We found regional and national disparity in the incidence rate of cirrhosis in children and adolescents. In low SDI regions or countries, the morbidity and mortality of cirrhosis were higher than other regions or countries. Only low SDI regions did not show a decrease year by year. It was worth noting that the cirrhosis in East Asia was significantly reduced. This may be due to the widespread vaccination of hepatitis B vaccine in China and other countries.

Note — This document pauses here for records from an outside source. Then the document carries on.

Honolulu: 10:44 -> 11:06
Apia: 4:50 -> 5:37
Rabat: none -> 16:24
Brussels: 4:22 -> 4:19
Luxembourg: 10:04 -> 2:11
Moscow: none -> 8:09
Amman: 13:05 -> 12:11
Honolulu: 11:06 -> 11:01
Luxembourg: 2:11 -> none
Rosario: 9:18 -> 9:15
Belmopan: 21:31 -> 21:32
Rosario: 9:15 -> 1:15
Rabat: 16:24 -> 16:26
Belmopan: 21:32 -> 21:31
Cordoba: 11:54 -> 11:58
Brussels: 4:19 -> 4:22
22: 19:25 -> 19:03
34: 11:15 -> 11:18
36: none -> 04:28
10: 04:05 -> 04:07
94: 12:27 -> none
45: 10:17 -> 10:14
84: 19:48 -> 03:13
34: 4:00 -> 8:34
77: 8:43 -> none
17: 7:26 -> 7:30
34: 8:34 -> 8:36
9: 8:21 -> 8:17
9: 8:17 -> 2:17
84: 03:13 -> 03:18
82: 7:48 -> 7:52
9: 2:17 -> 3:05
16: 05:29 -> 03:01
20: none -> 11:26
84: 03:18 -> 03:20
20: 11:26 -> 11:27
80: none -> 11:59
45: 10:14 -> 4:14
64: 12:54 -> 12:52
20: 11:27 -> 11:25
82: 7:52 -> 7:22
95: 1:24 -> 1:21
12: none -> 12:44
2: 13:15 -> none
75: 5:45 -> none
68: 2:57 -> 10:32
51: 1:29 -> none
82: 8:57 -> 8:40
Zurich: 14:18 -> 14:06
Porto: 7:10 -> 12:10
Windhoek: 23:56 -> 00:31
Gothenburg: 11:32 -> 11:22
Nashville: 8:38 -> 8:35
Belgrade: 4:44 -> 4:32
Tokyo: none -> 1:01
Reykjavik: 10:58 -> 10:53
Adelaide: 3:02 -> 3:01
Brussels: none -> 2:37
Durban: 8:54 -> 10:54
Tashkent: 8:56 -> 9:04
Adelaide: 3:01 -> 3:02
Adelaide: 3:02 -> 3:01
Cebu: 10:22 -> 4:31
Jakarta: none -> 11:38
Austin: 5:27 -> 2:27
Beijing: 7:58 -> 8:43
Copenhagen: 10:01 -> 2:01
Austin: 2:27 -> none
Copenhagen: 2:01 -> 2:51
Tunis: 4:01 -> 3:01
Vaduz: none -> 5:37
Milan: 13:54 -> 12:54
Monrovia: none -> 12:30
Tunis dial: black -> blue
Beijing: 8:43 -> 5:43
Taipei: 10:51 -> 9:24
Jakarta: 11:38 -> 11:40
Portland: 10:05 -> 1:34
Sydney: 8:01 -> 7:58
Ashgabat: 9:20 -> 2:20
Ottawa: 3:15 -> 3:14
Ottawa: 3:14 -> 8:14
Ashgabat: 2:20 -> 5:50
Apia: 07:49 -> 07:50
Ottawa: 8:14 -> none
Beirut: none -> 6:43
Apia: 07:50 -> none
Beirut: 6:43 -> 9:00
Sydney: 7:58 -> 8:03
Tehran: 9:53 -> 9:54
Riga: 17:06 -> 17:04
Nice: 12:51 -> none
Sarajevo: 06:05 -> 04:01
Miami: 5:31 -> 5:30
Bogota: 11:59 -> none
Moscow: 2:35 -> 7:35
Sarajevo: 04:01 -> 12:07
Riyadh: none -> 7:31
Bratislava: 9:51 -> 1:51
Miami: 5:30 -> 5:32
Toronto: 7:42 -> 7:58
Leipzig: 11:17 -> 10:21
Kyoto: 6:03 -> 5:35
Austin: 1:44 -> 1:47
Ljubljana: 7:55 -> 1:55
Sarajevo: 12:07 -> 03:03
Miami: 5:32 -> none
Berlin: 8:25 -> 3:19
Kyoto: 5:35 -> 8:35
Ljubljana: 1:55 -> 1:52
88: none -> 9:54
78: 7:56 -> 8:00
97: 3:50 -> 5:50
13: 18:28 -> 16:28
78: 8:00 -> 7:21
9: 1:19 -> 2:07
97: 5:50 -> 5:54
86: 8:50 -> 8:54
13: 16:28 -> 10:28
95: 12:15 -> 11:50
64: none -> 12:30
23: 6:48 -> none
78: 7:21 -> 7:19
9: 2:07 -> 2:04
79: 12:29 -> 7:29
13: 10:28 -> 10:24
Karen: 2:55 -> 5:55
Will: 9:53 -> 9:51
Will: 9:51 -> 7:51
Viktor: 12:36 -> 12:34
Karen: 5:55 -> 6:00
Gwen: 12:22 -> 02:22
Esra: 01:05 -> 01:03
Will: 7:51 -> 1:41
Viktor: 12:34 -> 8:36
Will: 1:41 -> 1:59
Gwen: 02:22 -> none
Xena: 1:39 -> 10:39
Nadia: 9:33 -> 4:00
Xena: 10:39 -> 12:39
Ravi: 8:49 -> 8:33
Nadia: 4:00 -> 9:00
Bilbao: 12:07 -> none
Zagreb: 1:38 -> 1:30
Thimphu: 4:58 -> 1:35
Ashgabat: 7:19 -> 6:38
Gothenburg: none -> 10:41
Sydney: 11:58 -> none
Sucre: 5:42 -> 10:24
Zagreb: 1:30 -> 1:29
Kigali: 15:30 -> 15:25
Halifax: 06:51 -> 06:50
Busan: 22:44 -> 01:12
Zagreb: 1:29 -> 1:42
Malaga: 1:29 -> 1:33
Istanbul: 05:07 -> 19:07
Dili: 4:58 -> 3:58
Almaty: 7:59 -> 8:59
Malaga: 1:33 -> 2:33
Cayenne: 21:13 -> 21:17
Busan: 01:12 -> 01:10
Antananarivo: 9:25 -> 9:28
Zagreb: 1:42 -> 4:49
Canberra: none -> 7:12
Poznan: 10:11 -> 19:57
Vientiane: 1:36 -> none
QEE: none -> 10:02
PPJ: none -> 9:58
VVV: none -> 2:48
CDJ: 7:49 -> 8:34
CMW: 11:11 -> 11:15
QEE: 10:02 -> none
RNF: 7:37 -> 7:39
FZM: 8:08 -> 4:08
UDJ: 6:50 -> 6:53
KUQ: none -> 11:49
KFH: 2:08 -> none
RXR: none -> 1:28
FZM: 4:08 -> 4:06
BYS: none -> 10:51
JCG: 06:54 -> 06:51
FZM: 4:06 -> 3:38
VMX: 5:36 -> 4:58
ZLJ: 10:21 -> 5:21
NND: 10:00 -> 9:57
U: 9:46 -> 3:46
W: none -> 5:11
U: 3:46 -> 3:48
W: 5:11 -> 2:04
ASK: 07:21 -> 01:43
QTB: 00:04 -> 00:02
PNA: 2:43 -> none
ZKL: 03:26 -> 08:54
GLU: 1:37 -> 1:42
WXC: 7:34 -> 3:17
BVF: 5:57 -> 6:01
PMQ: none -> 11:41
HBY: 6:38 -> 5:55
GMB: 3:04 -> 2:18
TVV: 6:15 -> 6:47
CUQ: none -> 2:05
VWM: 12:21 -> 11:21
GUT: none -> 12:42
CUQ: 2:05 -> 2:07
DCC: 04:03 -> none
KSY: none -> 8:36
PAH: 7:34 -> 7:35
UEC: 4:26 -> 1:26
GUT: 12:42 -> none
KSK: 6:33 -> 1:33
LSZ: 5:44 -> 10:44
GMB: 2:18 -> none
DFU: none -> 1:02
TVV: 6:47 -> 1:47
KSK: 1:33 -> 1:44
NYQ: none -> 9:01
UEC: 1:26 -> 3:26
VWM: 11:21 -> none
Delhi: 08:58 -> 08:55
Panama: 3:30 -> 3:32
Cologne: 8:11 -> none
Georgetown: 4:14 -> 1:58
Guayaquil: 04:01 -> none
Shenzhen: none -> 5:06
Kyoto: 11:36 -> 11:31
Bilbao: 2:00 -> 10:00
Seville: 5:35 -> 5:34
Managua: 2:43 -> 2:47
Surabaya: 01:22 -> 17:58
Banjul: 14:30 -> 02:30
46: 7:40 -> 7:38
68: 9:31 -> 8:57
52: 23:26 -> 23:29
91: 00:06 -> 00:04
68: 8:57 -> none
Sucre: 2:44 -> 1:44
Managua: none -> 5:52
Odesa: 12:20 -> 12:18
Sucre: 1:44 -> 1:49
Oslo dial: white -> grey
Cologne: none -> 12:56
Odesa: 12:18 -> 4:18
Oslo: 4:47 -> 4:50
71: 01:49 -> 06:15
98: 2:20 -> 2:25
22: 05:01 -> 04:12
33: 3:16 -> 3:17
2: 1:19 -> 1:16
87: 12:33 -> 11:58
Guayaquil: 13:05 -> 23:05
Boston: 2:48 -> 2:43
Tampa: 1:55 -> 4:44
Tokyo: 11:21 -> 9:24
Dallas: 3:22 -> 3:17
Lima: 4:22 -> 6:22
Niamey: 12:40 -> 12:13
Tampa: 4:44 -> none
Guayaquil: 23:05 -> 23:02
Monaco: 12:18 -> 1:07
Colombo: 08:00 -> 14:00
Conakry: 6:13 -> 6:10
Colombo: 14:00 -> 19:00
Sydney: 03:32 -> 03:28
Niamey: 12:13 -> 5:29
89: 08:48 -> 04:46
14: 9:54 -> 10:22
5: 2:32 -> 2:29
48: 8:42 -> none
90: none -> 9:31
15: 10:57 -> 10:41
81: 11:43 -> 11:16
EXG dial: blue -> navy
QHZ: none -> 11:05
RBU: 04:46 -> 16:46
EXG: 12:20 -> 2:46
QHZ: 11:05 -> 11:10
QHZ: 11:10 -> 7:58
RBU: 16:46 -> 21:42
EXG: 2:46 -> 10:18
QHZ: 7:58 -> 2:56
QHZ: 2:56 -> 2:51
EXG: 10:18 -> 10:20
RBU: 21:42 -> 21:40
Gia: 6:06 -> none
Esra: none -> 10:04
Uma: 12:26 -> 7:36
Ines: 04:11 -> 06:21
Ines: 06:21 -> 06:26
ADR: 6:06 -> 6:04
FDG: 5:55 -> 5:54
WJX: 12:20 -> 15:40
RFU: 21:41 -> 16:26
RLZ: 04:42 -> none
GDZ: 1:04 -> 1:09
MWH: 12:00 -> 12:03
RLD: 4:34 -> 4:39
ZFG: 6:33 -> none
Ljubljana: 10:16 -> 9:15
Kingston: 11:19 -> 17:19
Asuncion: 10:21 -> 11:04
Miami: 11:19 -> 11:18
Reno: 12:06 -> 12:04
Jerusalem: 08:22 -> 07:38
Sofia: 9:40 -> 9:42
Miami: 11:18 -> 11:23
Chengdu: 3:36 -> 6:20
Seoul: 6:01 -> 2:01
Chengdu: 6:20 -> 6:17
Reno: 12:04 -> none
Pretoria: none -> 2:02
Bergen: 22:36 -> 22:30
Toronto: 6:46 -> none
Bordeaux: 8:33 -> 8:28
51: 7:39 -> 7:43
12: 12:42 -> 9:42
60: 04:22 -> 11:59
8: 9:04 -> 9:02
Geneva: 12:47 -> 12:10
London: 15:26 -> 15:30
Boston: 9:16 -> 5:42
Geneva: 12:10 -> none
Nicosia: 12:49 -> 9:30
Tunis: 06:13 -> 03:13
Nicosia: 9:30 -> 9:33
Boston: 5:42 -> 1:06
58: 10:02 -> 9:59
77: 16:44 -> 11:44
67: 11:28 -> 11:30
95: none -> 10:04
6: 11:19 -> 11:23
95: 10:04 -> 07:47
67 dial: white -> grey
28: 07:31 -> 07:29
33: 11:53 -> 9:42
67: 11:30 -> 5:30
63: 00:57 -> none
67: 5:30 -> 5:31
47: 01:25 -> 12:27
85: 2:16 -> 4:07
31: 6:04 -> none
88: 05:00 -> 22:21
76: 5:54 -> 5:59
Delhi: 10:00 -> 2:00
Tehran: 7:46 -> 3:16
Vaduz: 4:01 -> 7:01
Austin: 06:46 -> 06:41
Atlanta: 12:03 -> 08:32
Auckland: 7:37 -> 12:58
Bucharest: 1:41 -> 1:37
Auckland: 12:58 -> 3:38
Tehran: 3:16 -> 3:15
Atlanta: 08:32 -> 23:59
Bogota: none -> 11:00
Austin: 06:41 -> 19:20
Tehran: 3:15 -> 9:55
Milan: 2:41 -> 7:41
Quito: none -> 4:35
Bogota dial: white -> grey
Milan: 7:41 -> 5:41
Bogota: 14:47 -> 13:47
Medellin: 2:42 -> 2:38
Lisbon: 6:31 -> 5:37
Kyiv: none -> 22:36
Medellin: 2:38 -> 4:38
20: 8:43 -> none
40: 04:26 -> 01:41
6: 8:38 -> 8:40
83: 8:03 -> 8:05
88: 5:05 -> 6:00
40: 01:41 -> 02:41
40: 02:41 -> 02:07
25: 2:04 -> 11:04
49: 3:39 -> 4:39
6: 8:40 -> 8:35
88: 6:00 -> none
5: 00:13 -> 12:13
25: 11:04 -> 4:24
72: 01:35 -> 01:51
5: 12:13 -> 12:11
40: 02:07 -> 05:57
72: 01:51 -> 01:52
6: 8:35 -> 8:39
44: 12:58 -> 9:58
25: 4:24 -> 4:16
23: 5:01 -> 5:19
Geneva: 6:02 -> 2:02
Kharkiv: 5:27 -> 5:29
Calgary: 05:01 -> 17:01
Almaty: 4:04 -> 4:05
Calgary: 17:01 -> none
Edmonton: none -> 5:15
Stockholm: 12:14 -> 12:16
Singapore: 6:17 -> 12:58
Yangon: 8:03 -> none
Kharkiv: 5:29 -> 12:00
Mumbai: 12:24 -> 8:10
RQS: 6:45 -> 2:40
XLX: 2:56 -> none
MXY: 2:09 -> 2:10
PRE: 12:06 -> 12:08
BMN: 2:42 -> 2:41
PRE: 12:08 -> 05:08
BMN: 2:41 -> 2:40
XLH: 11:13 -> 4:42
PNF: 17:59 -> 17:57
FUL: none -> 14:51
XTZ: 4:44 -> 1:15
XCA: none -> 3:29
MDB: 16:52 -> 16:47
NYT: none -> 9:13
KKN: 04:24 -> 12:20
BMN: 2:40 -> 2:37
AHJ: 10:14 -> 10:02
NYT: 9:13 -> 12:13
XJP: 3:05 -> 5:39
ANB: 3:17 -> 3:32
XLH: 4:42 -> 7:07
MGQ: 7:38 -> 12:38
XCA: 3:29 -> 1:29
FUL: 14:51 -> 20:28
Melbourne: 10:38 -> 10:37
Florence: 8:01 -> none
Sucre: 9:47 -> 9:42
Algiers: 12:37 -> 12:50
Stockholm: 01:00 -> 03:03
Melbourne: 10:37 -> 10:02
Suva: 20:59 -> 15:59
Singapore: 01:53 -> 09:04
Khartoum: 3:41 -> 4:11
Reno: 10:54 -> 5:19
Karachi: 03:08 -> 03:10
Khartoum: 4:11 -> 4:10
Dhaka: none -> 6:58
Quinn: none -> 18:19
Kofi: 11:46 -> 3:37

Our study had several limitations. First, although GBD 2019 has used all available data as far as possible, the data was non-available in many countries in low-income and middle-income countries yet. Second, this study did not distinguish whether the cirrhosis was in the compensated or decompensated phase, which has considerable implications for the assessment of mortality risk and DALYs. Third, rates of cirrhosis caused by alcohol abuse and NAFLD were probably underestimated worldwide, because GBD did not provide data for age under 14. Fourth, inherited metabolic liver diseases were the important cause of pediatric cirrhosis. However, because the GBD 2019 did not list these types of causes separately, but instead classifies them under “other causes”. It was impossible to estimate the trend of liver cirrhosis caused by these categories. Nevertheless, this did not affect the analysis of the overall trend of pediatric liver cirrhosis. Fifth, despite multiple appropriate statistical methods were used to estimate the mortality and incidence rates of cirrhosis, the incomplete death registrations and limitations in data quality in developing regions may lead to underestimation of the mortality and incidence rates in these areas.

Conclusions

In conclusion, the global incidence rate of cirrhosis has been increasing from 1990 to 2019, while the DALYs rate has been decreasing in children and adolescents. Only the incidence rate of children under 5 years old decreased, which may be related to the widespread vaccination of hepatitis B vaccine, while other age groups (5–19 years) increased. Incidence rate of cirrhosis caused by hepatitis B declined, while the proportion of hepatitis C, NAFLD, and alcohol use increased. We appealed for that in low SDI regions and countries, promoting the widespread vaccination of hepatitis B vaccine and reducing HCV infection were prominent; in middle and high SDI regions and countries, reducing cirrhosis caused by NAFLD and alcohol use were urgent.